Monday, July 28, 2008 10:46 PM
by
CPaladino
I'm a Selfish Gamer, and I Don't Care About Broadening
I kept biting my tongue.
I kept explaining to groups of 2-4 people how to "deal with" the inclusion of Avatars in the New Xbox Experience because, quite frankly, I didn't like them either. (More on this subject in the future, but the short/worst case answer is if they bother you - ignore them.)
I kept getting angry when I saw companies plan strategy, and then apologize for that strategy to the offended parties.
Owen from Kotaku pointed out a NY Times article that got me frustrated enough to write this blog post.
As video games become more popular, passionate game lovers have to deal with the growing popularity of our hobby. This popularity is large enough that companies are changing their strategies to market to the non-gamer - the mainstream.
I'm a "hardcore gamer" not because I need a cool term to define myself, but because they don't understand the culture, and because they need to give a term to folks who's first choice of leisure activity is to turn on a console or PC.
As Seth's NY Times article stated:
Now gamers have to share their beloved pastime with the great unwashed — housewives, the elderly, even girls.
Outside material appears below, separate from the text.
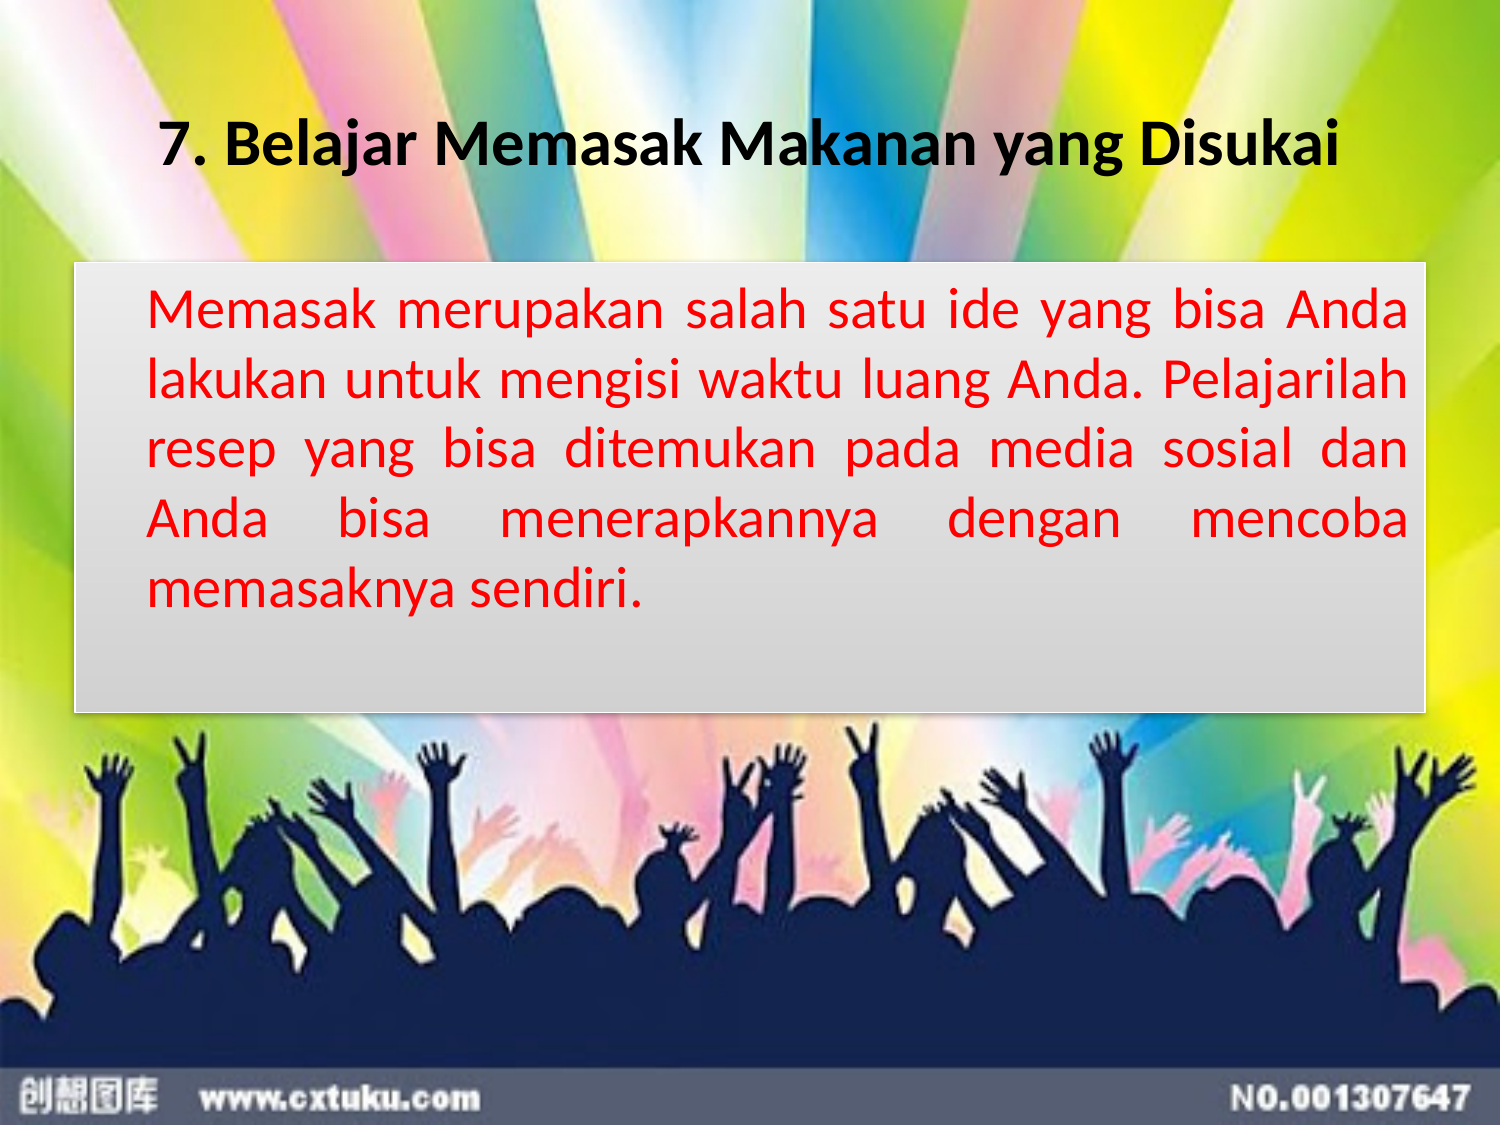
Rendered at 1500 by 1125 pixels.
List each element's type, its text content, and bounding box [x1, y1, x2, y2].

picture [0, 0, 1500, 1125]
list Memasak merupakan salah satu ide yang bisa Anda lakukan untuk mengisi waktu luang Anda. Pelajarilah resep yang bisa ditemukan pada media sosial dan Anda bisa menerapkannya dengan mencoba memasaknya sendiri. [74, 262, 1426, 713]
title 7. Belajar Memasak Makanan yang Disukai [75, 45, 1425, 233]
And they don’t all like it. At E3, Nintendo in particular was accused of neglecting its core fans while pursuing the broader market with a new edition of Wii Sports and Wii Music, a lite diversion.
He went on:
Call it nerd rage. Like loyalists of a once-partisan politician who tacks toward the center later in an election cycle, old-school gamers are coming to terms with the ramifications of their favorite’s newfound popularity. Though they have long craved mainstream respectability for video games, players sometimes resent the concessions their champion must make to attract mainstream adherents.
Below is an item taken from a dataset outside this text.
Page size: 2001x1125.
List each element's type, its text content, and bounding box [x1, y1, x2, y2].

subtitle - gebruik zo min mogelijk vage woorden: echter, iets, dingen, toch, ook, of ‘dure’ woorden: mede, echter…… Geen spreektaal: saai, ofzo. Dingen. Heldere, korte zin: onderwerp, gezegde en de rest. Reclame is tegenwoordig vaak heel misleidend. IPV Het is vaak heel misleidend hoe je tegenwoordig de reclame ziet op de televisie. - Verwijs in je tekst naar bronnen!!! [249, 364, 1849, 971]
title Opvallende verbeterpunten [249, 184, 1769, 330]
I can only speak for myself when I say, I've never clamored for mainstream video game respect. I've clamored for more content.
By becoming popular more opportunity exists. New companies may make products that I'm interested in. Television shows (or whole stations) may start to develop the type of content that I'm interested in.
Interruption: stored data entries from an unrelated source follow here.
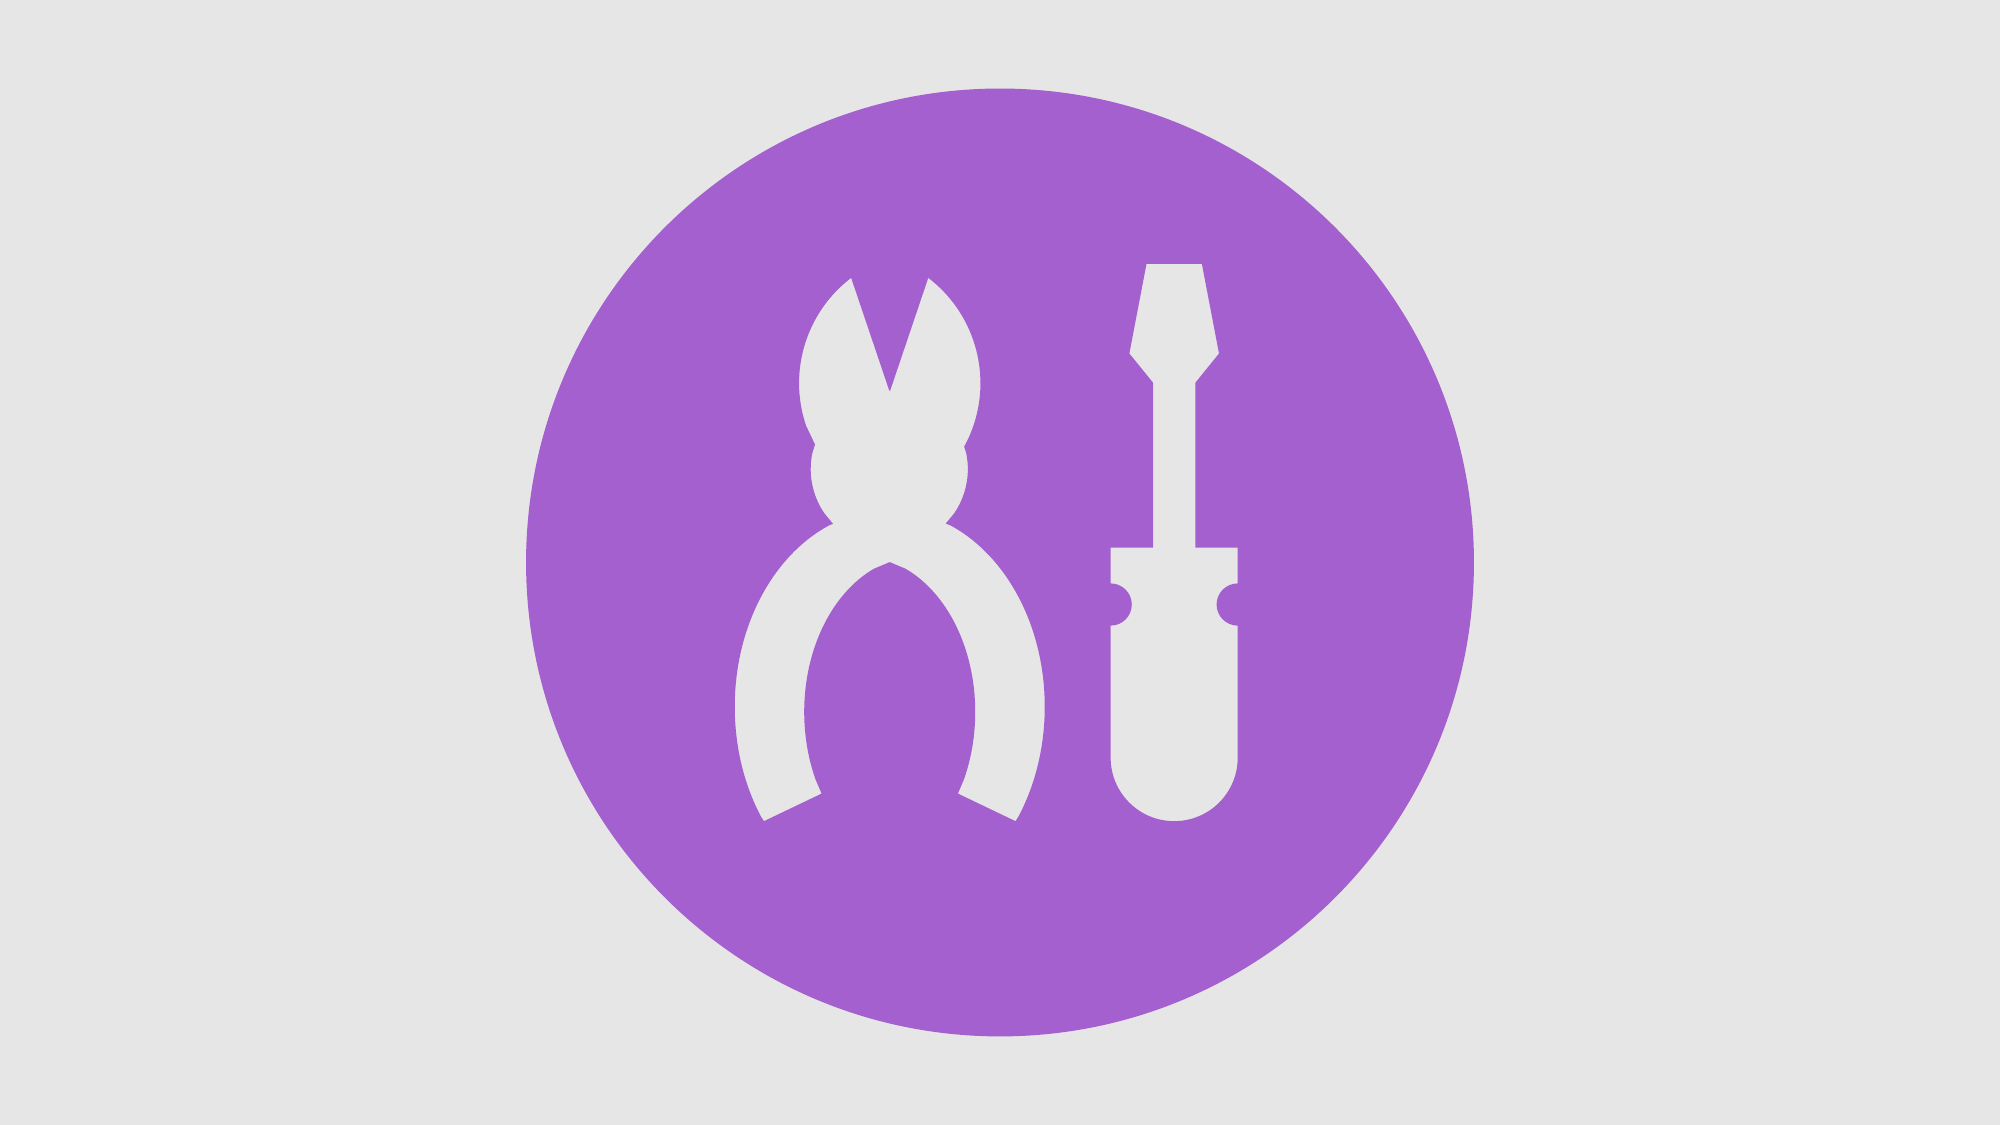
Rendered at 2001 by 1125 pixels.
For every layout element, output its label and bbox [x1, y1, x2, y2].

text_box [525, 87, 1475, 1038]
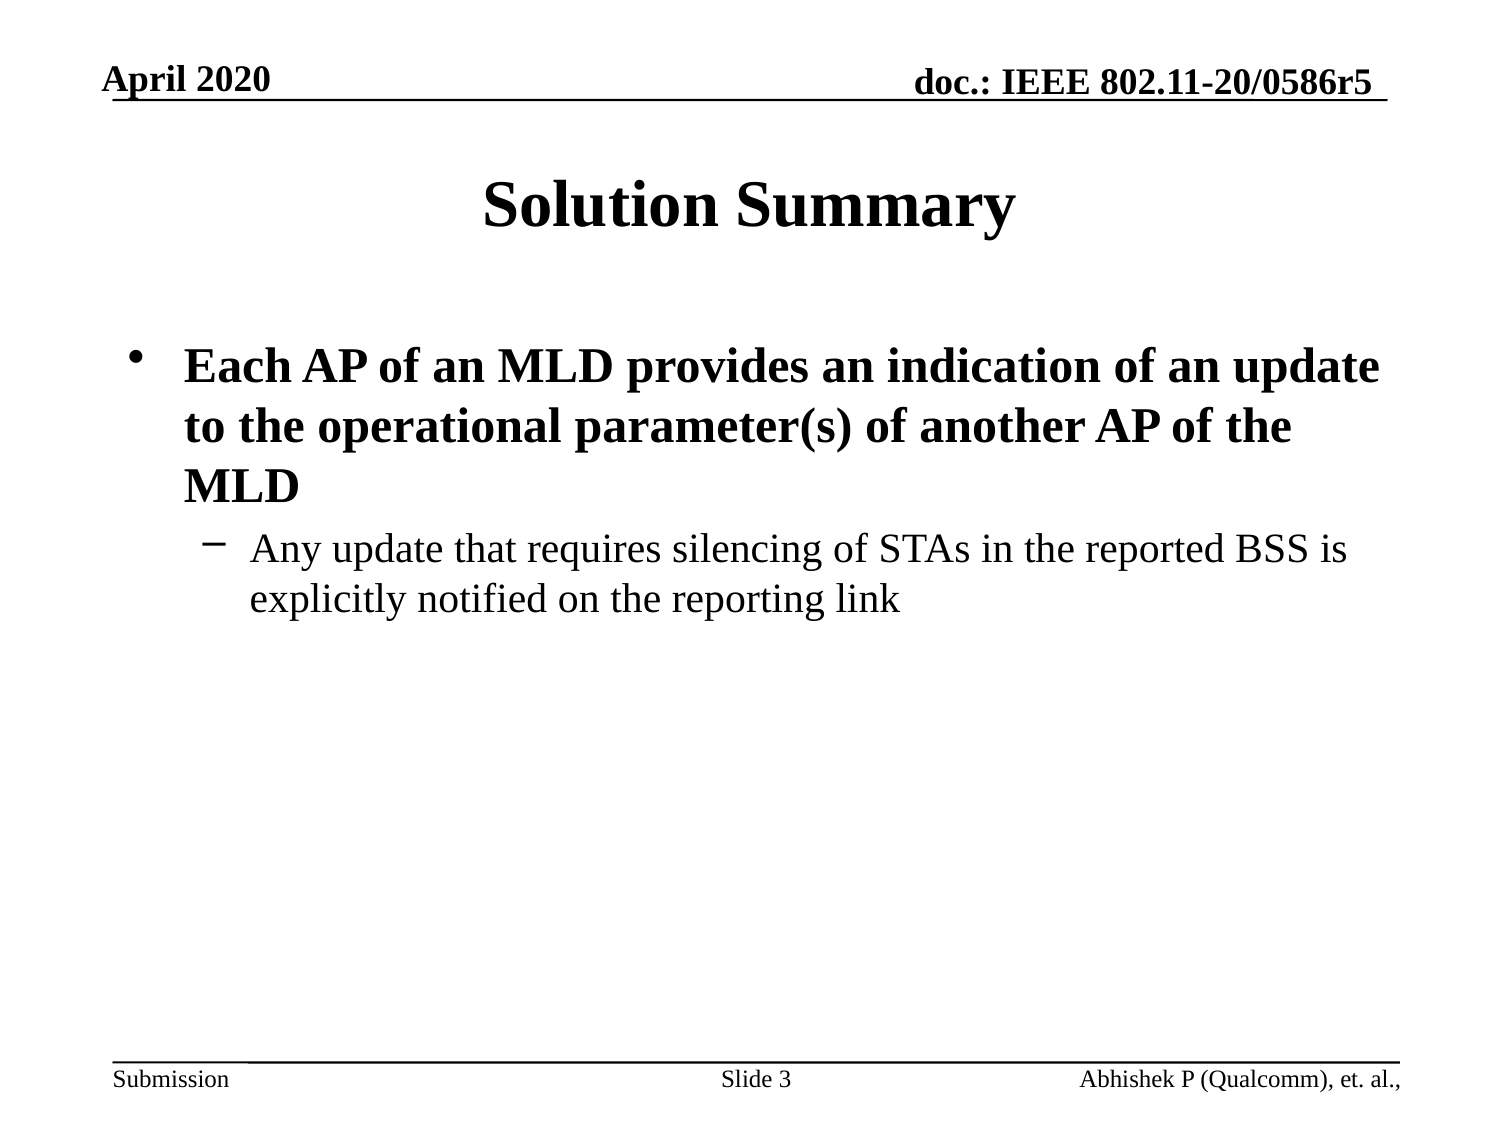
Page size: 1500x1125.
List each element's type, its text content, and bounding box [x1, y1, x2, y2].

footer Abhishek P (Qualcomm), et. al., [949, 1061, 1402, 1093]
list Each AP of an MLD provides an indication of an update to the operational parameter(s) of another AP of the MLD Any update that requires silencing of STAs in the reported BSS is explicitly notified on the reporting link [112, 324, 1402, 1045]
slide_number Slide 3 [712, 1061, 801, 1093]
title Solution Summary [112, 112, 1388, 288]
If the video game hobby stayed niche, it could go away because it would be unprofitable as a business, but it's never been about mainstream respect.
It's not even about being "hardcore vs. casual". Kotaku's Owen Good nailed it:
I think we can see how it ties into the survival of the consoles and publishers we patronize, and how it affects their ability to give us what we really want.
One last quote by Seth's NY Times article:
For the game industry, these players represent a profitable expansion. For old-school gamers, they reflect a wrenching shift. The industry depended on its appeal to core players for many years. Those players, and the culture that emerged around them, came to assume that this industry should respond only to their needs and desires.
I'm selfish, but I'm not unreasonable.
If soccer moms, and mainstream gamers are enjoying casual or non-gamer targeting titles, that's fine, but don't do it at my expense.
I like Tetris, Peggle, and Puzzle Quest as much as the next guy - but without Civilization Revolution, Gears of War, Burnout, and other "hardcore" games, I would lose interest in the hobby pretty quickly, and if you lose your passionate gamers, if you lose your core - the tangential fans who only buy one game per year, won't be enough to sustain the industry, and it will die.
The beauty of my job is I don't have to care about reaching moms, or worry about "how to broaden". Someone else is doing that.
As our team produces more video content, I realize that I may not be the best interviewer in the world. I know I'm making mistakes.
What I'm not doing, however, is asking insincere questions to people I dislike, about a hobby I don't respect.